= TASK DETAILS =
Give only the number of lines in the records that include the string "Notes".

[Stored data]
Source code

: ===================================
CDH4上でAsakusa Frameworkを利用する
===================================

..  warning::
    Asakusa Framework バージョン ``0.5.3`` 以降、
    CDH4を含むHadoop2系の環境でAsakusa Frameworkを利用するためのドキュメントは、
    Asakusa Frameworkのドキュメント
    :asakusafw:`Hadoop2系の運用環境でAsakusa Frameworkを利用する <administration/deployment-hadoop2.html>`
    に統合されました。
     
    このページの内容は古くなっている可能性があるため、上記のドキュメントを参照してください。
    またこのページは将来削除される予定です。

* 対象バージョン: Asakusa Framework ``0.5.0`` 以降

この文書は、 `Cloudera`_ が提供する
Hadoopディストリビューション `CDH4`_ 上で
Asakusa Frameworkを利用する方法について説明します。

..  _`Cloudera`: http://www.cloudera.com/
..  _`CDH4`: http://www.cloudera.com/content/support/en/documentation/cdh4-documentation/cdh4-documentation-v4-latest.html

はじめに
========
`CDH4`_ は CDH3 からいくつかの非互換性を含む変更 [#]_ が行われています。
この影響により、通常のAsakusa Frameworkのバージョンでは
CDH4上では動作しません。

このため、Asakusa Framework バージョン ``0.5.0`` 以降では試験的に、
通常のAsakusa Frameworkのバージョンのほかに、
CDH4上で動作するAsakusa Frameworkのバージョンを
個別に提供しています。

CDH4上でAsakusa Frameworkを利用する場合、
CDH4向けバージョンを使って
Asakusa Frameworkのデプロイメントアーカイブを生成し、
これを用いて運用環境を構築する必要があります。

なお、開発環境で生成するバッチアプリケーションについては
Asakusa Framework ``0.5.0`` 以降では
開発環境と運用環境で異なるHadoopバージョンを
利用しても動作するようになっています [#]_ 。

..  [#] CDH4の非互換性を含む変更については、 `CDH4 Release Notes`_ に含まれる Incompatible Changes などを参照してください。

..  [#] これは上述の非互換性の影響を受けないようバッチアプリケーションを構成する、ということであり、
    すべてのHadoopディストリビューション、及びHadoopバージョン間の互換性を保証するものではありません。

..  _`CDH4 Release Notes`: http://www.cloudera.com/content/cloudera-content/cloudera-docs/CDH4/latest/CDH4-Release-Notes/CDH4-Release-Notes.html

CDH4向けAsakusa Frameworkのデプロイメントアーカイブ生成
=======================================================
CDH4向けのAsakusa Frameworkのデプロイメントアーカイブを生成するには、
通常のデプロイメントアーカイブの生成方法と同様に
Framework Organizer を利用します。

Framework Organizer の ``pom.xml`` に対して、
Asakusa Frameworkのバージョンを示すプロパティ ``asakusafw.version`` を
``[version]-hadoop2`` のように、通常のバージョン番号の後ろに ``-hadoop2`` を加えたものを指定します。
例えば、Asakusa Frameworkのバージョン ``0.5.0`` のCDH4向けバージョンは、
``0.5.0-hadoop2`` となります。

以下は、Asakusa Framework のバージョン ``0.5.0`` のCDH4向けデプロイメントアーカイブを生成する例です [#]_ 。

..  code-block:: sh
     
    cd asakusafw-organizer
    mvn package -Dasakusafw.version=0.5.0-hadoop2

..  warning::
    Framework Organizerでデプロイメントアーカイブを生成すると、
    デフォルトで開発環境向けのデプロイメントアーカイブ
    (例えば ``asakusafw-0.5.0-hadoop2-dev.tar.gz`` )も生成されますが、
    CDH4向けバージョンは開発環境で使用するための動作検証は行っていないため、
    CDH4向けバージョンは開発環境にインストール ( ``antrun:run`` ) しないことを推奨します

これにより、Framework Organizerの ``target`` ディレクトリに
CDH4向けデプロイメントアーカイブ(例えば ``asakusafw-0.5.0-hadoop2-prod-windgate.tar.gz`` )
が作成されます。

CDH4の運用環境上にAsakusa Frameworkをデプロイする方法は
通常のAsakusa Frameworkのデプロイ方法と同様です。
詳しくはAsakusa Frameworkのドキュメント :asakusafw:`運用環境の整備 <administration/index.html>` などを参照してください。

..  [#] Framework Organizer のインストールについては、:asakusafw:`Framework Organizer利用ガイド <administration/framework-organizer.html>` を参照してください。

= RESPONSE TO THIS TASK =
2